A very simple problem (which most Harvard students get wrong).

Bat and Ball problem

A bat and a ball cost £1.10 between them.

The bat costs £1 more than the ball.

How much does the ball cost?

Scroll down for the solution.

SOLUTION

Most people answer 10p.

The correct answer is 5p.

If the ball cost 10p and the bat cost £1 more, the bat would cost £1.10, making the total cost £1.10 + £0.10 = £1.20.

This puzzle appears in a book by the behavioural economist Daniel Kahneman’s called “Thinking, Fast and Slow”. (The only difference is that the problem Kahenman describes is in US dollars instead of UK pounds.)

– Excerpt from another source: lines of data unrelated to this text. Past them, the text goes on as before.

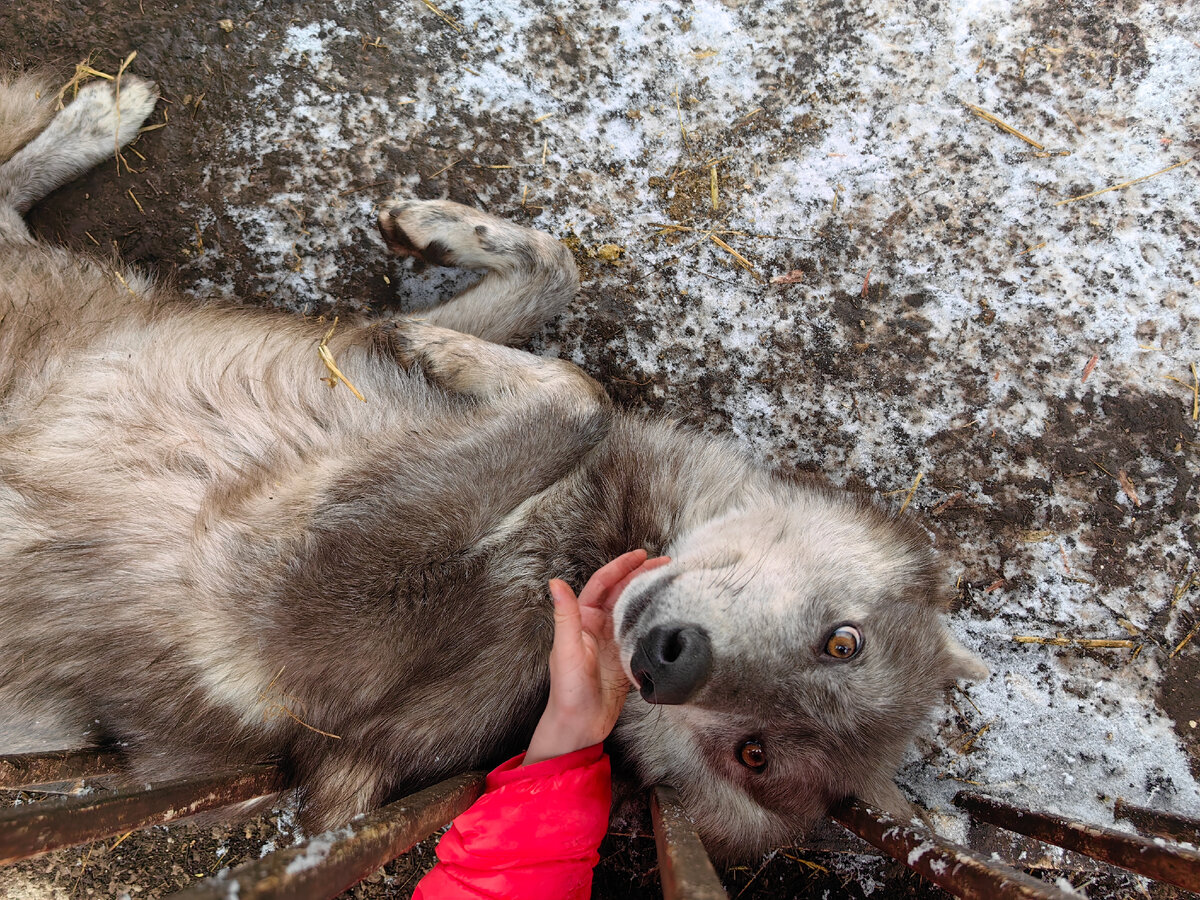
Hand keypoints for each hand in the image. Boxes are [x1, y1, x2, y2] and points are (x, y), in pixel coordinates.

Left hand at [524, 550, 670, 764]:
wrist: (580, 725)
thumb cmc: (568, 690)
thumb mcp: (567, 649)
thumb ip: (565, 615)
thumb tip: (554, 582)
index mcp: (581, 619)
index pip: (603, 584)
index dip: (621, 567)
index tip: (641, 555)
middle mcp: (597, 626)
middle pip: (621, 592)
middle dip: (641, 575)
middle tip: (666, 564)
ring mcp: (613, 641)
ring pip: (633, 609)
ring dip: (649, 594)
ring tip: (671, 581)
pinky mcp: (625, 656)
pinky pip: (641, 630)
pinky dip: (654, 618)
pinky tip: (669, 612)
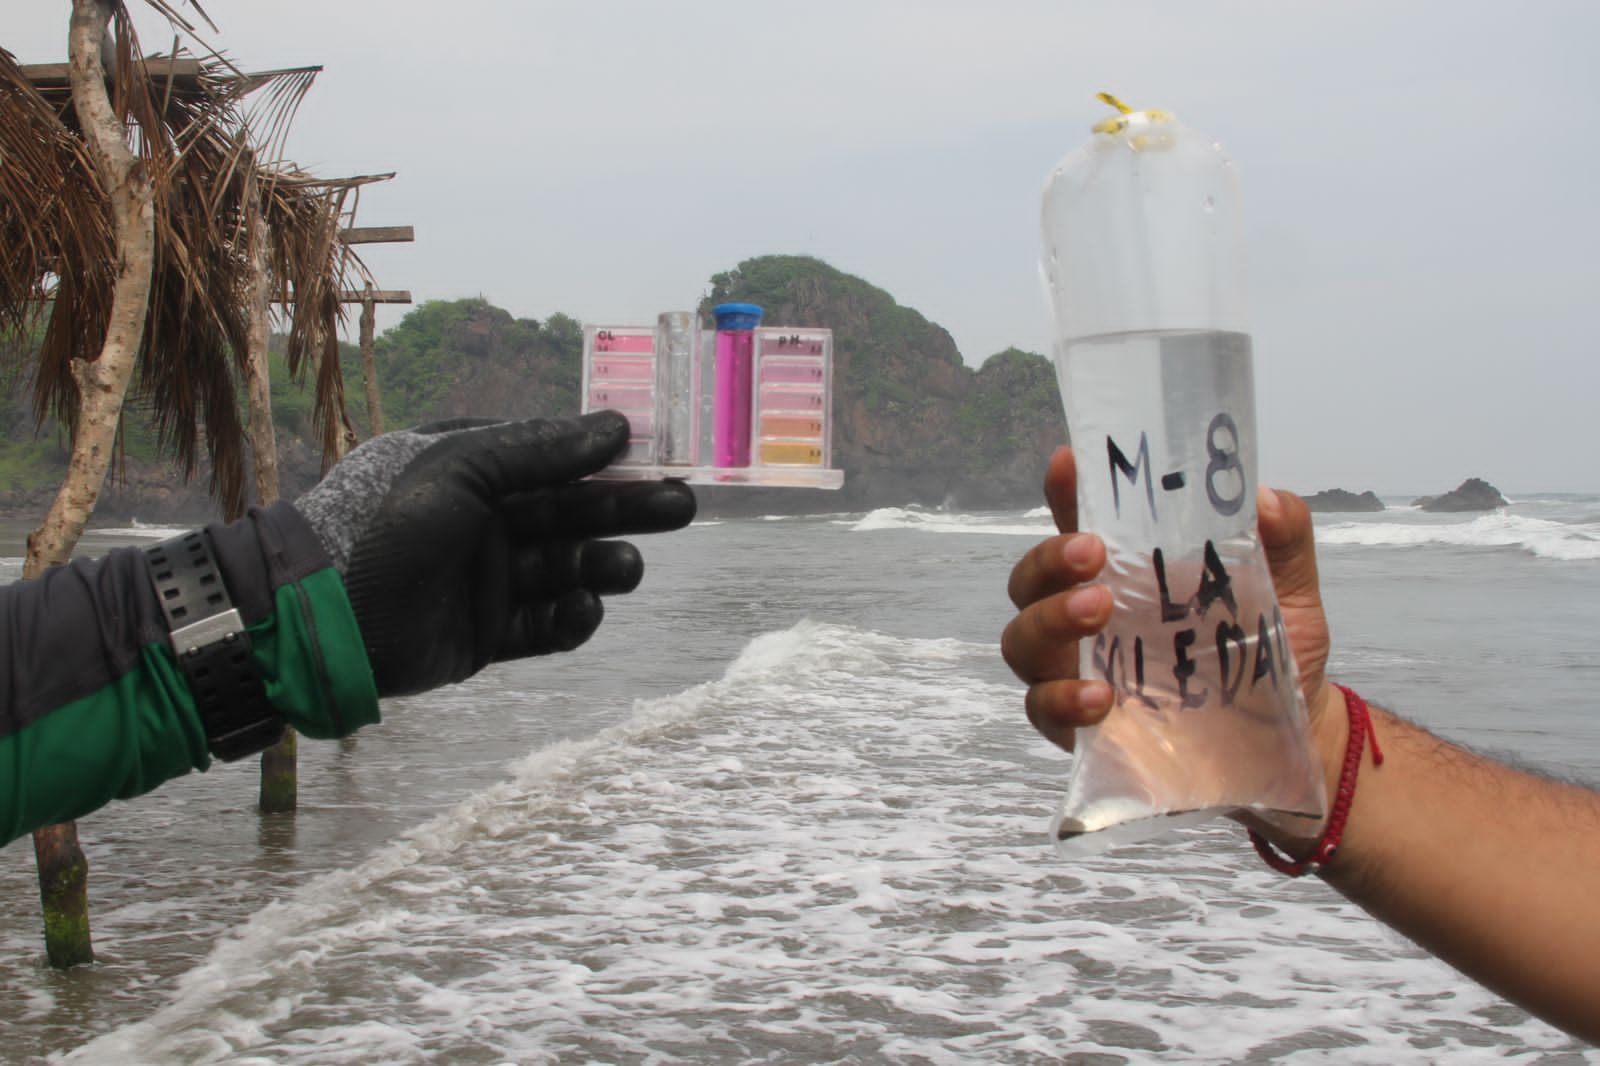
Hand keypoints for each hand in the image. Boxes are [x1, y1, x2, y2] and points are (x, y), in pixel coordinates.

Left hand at [295, 410, 695, 696]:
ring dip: (601, 566)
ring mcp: (487, 581)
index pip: (552, 460)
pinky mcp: (486, 636)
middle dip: (625, 511)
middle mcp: (484, 523)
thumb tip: (614, 428)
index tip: (651, 456)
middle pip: (571, 514)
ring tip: (627, 569)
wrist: (321, 619)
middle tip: (681, 507)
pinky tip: (586, 609)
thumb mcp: (458, 467)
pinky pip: (543, 627)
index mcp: (471, 473)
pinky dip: (570, 619)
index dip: (601, 459)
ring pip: (565, 570)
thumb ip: (537, 450)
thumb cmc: (382, 525)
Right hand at [1001, 447, 1341, 793]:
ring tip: (1099, 612)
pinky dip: (1062, 697)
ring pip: (1021, 638)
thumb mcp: (1291, 592)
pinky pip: (1042, 707)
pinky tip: (1101, 695)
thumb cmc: (1267, 651)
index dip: (1064, 491)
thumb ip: (1283, 543)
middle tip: (1092, 554)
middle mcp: (1085, 615)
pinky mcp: (1077, 725)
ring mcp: (1074, 670)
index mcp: (1125, 571)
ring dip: (1050, 618)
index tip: (1069, 463)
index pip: (1077, 521)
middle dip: (1048, 559)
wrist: (1286, 736)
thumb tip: (1265, 499)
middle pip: (1030, 579)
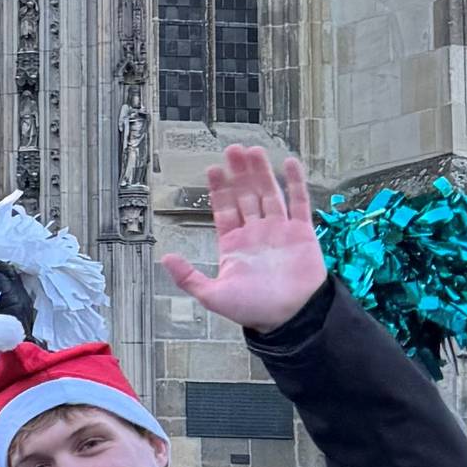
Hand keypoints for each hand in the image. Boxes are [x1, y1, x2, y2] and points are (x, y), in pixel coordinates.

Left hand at [160, 146, 324, 333]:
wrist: (290, 316)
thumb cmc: (253, 310)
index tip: (212, 170)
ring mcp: (279, 230)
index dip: (218, 189)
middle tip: (231, 150)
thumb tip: (165, 258)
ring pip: (268, 193)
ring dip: (260, 172)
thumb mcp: (211, 294)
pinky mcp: (302, 232)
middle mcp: (256, 233)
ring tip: (252, 151)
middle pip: (245, 195)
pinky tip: (288, 164)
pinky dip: (295, 182)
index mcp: (234, 244)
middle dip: (238, 173)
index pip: (224, 209)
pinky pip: (299, 202)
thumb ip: (187, 276)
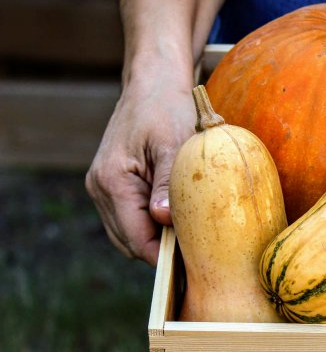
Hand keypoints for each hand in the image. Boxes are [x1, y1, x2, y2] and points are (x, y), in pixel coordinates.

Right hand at [85, 66, 194, 263]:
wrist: (153, 82)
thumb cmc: (167, 107)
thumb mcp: (173, 144)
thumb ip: (167, 184)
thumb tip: (163, 221)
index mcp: (112, 181)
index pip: (136, 238)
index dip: (163, 258)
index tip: (194, 269)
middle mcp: (100, 187)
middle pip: (129, 241)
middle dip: (161, 254)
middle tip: (198, 263)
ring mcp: (104, 187)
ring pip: (129, 232)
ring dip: (156, 240)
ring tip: (191, 246)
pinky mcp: (114, 183)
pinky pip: (131, 217)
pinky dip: (152, 225)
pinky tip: (179, 224)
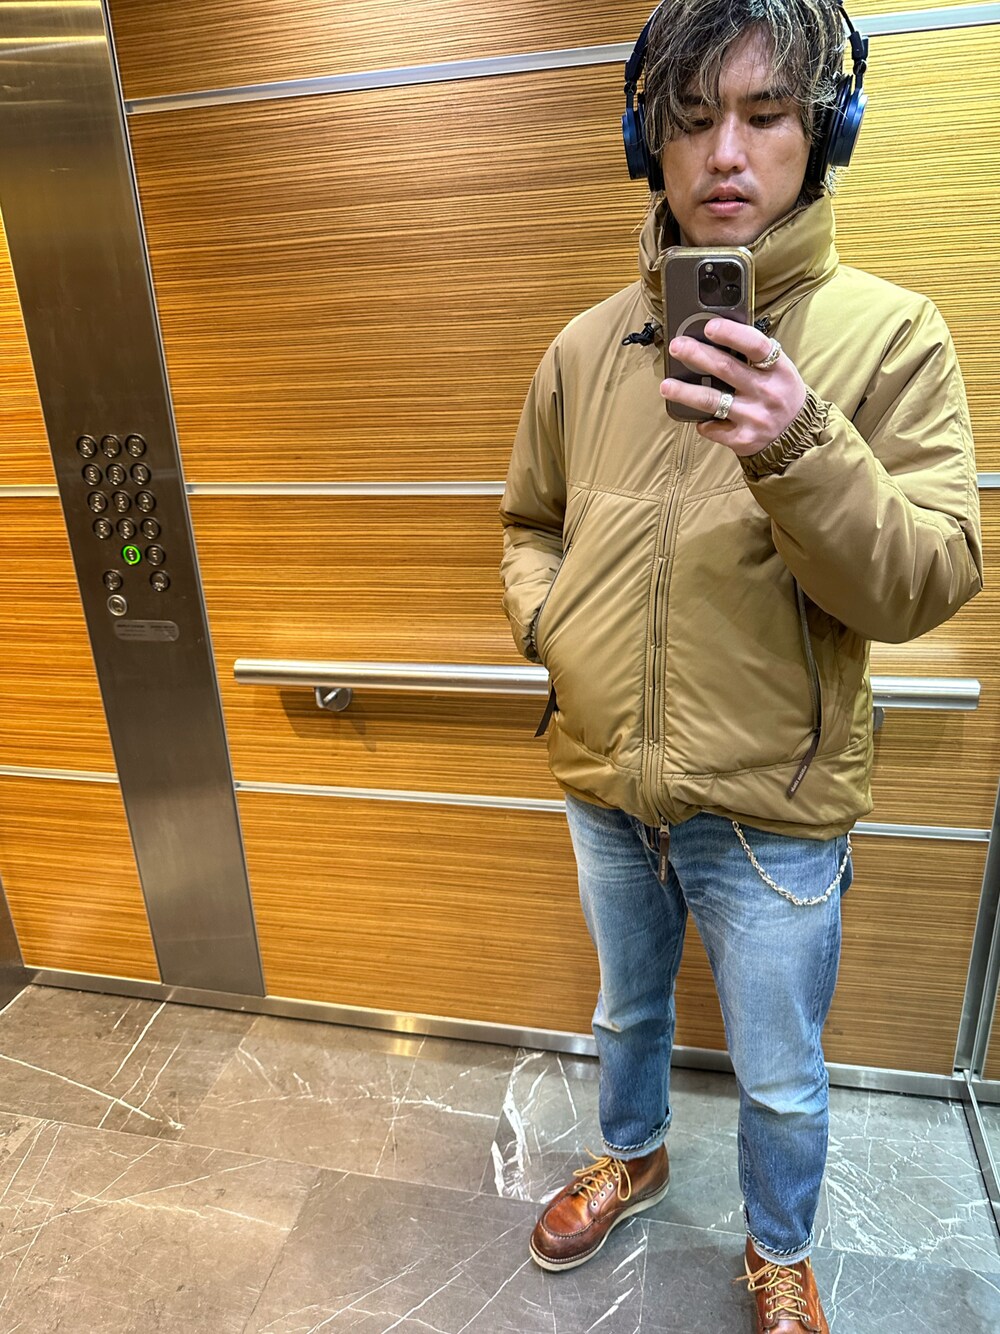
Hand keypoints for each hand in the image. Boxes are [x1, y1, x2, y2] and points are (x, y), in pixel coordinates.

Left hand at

According to Kahneman, more that 50% of students at the top US universities (Harvard, MIT and Princeton) get this problem wrong. At less prestigious universities the number of students who gave the wrong answer was more than 80%.

Kahneman writes:

“A number came to your mind. The number, of course, is 10: 10¢. The distinctive mark of this easy puzzle is that it evokes an answer that is intuitive, appealing, and wrong. Do the math, and you will see. If the ball costs 10¢, then the total cost will be $1.20 (10¢ for the ball and $1.10 for the bat), not $1.10. The correct answer is 5¢. It is safe to assume that the intuitive answer also came to the mind of those who ended up with the correct number—they somehow managed to resist the intuition.”

“The bat-and-ball problem is our first encounter with an observation that will be a recurrent theme of this book: many people are overconfident, prone to place too much faith in their intuitions. They apparently find cognitive effort at least mildly unpleasant and avoid it as much as possible.”